Initial phases might not be easy although sometimes they’re not too bad. Diagnose what’s going on (e.g., moods, feelings, behaviors, patterns, etc.) and do what you can to get the best results.
People report truly excellent results from the daily practice of Transcendental Meditation. For one thing, it develops the ability to let go of stress. It clears the mind which then, in turn, clears the way.
Finally, in conclusion, in summary – I’m not making any claim that the above ideations are applicable across the board for all individuals. Thankfully, all of us are indeed different (at least in some important respects) and various approaches have their strong and weak points. I did, however, want to leave a note to express my symphony.
I’m sorry that I somehow missed this.
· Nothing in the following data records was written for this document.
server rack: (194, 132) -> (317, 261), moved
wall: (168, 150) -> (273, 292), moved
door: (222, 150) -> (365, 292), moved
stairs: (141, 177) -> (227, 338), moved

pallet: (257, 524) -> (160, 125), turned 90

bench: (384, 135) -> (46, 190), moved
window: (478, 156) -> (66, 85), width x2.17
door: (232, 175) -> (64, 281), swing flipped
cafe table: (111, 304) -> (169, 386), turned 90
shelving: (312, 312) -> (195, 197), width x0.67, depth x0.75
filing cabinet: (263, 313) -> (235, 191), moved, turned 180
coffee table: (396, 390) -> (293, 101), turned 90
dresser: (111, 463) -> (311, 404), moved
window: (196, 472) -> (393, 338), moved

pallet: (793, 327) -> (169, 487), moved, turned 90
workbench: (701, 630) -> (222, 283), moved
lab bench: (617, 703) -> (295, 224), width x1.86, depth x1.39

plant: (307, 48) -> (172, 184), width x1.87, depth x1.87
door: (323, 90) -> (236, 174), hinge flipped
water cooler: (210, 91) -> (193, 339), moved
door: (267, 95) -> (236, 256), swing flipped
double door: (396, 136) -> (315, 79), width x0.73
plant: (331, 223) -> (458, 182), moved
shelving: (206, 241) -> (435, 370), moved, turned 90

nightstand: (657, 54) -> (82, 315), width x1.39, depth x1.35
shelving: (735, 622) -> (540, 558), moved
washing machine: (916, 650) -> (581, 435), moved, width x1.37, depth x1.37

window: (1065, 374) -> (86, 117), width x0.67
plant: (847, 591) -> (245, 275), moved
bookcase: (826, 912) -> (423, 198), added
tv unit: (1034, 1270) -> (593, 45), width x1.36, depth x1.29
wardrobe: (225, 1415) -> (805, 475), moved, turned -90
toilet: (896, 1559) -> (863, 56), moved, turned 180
And I’m sorry for you and MF. But this post speaks volumes about how great the relationship was and how emotionally honest you are. I wish for the best to both of you.
It’s been quite a while since I’ve read anyones blog and you just happen to come to mind today. I know this is kind of late, but I wanted to say that I’m sorry for the ending of your relationship. It’s never easy. I’m happy that it was an amicable breakup and I hope that the two of you remain friends. Big hugs to you.
Ugh. Words suck in situations like these so just ugh.
[hug]
I’m sorry. I wish you both peace with your decision–and healing.